Alıntı
========================================================================

Pazartesi Mayıs 20, 2024

TKP-ML TMLGB MK: TİKKO 1. Konferansı, Halk Savaşı’nı Yükseltme Çağrısıdır

Halk gençliğinin komünist örgütü olarak ordumuz TİKKO’nun gerçekleştirmiş olduğu 1. Askeri Konferansı gençliğin militan coşkunluğuyla selamlıyor, Halk Savaşı’nı yükseltmek için bütün sorumluluklarımızın üzerine korkusuzca gideceğimizin sözünü yineliyoruz.

Halk ordusu TİKKO’nun gerçekleştirmiş olduğu askeri konferans, TKP-ML’nin Halk Savaşı’nı yükseltmesi noktasında şehitlerimize, binlerce yoldaşımızın eşsiz emeğiyle yaratılan değerlere ve yarım asırlık mirasa layık bir savaş örgütü olma noktasında önemli bir eksikliği ortadan kaldırmıştır. Partimiz TKP-ML kurulduğu andan itibaren savaşa kilitlenmiş, Halk Savaşı geliştirilmeksizin kalıcı hiçbir zaferin elde edilemeyeceğinin bilinciyle hareket etmiştir. Nitekim onlarca yılın savaş deneyim ve tecrübesi, yüzlerce yoldaşımızın kanı pahasına Partimizin hanesine yazılmıştır. Fakat, şehit yoldaşlarımızın kanlarıyla süzülen bu deneyim ve tecrübe, net bir askeri politikaya, Partimizin bütününe sirayet eden örgütsel bir şekle-bütünlüğe dönüştürülememiştir.

========================================================================

Görev
Alıntıya göre TKP-ML kurulduğu andan itibaren neden savaşa kilitlenmiştir? Alıntının gösterdiği gerekçeyi bir ya da iki cümleyle açıklayın.

========================================================================

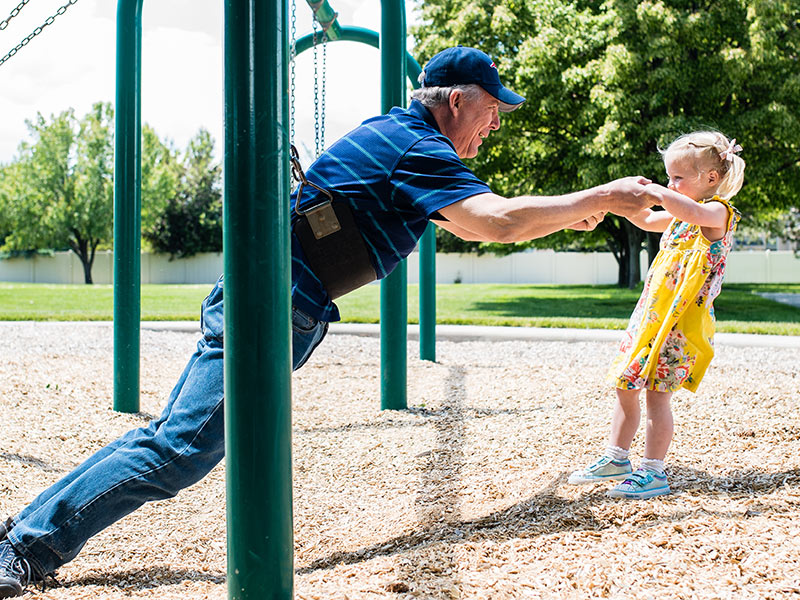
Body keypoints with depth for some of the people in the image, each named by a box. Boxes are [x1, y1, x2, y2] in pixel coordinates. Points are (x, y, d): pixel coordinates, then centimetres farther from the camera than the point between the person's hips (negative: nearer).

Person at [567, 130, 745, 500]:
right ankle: (616, 459, 24)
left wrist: (656, 192, -43)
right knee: (626, 388, 12)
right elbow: (648, 221, 35)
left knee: (656, 392, -8)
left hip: (681, 319, -9)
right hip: (651, 313, 9)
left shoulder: (718, 212, -9)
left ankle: (654, 473, 0)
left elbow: (694, 212, -33)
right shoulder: (682, 214, 18)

========================================================================

Çözümlü Alıştırma
Alıntıya göre parti, Halk Savaşı geliştirilmeden kalıcı hiçbir zaferin elde edilemeyeceği bilinciyle hareket ettiği için kurulduğu andan itibaren savaşa kilitlenmiştir.